The "Dunk of Death" ("le dunk de la mort" in French) refers to a slam dunk by American basketball player Vince Carter during the 2000 Summer Olympics. After a steal, the Carter leapt over French player Frédéric Weis. The dunk is widely considered one of the greatest and most famous of all time.

==Background==
Vince Carter, then a 23-year-old in his second NBA season, was originally passed over the final roster spot on the 2000 United States men's Olympic basketball team in favor of Ray Allen. A month later and seven months before the 2000 Summer Olympics, Carter won the 2000 NBA Slam Dunk contest in what ESPN called one of the most explosive performances in the contest's history. Carter was named to the team in March 2000 as an injury replacement for Tom Gugliotta.

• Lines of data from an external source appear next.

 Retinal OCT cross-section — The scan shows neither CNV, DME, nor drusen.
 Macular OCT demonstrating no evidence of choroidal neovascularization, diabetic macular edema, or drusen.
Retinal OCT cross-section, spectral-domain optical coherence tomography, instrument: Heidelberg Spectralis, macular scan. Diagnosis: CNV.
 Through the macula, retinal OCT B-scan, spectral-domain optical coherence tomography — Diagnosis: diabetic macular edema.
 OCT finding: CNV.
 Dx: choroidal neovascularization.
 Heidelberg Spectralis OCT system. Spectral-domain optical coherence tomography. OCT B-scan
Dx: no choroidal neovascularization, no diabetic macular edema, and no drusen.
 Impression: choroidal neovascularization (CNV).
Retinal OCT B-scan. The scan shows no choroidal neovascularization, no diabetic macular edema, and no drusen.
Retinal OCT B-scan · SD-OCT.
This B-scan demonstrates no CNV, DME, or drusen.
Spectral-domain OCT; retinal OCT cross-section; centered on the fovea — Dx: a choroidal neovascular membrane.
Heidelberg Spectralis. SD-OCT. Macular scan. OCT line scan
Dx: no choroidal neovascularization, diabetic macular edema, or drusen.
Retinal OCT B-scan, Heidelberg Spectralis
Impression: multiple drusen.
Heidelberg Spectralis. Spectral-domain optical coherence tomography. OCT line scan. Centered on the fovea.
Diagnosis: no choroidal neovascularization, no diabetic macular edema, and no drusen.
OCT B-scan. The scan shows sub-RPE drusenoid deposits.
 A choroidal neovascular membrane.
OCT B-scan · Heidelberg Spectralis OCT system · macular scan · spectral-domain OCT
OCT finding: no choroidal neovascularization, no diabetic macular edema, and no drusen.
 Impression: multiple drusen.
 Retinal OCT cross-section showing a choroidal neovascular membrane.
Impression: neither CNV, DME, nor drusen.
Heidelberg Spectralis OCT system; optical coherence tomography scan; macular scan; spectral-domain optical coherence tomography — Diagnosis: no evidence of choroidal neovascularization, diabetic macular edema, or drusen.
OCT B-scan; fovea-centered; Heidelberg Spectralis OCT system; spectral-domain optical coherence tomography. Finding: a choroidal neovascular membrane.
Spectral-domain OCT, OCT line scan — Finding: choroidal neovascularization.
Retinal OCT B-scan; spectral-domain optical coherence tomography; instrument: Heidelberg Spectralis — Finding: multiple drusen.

Analysts and players considered the 2000 Summer Olympics as the first in the post-Dream Team era where the international competition was more serious.

==Dunk==
With 16 minutes remaining and the U.S. ahead by 15 points in its game against France on September 25, 2000, Gary Payton missed a contested lay up. French player Yann Bonato grabbed the rebound, but Carter stole the outlet pass. He took two dribbles, then the American, leapt over French center Frédéric Weis and posterized him while slamming the ball into the basket.

A timeout was called shortly after, and Weis was replaced when play resumed. After the game, Weis told reporters that "Everyone will know my face now or my jersey number, at least. It's going to be on a poster, for sure."

==Legacy==
The U.S. won the game 106–94 and the gold medal in the tournament.

The dunk is widely considered one of the greatest and most famous of all time, dubbed the "Dunk of Death" ("Le Dunk de la mort" in French).

Weis, who was drafted by the New York Knicks in the first round of the 1999 NBA draft, never played in the NBA after an injury-plagued basketball career. On the 15th anniversary of the dunk, Weis said that Carter "deserves to make history. Sadly for me, I was on the video, too. I learned people can fly."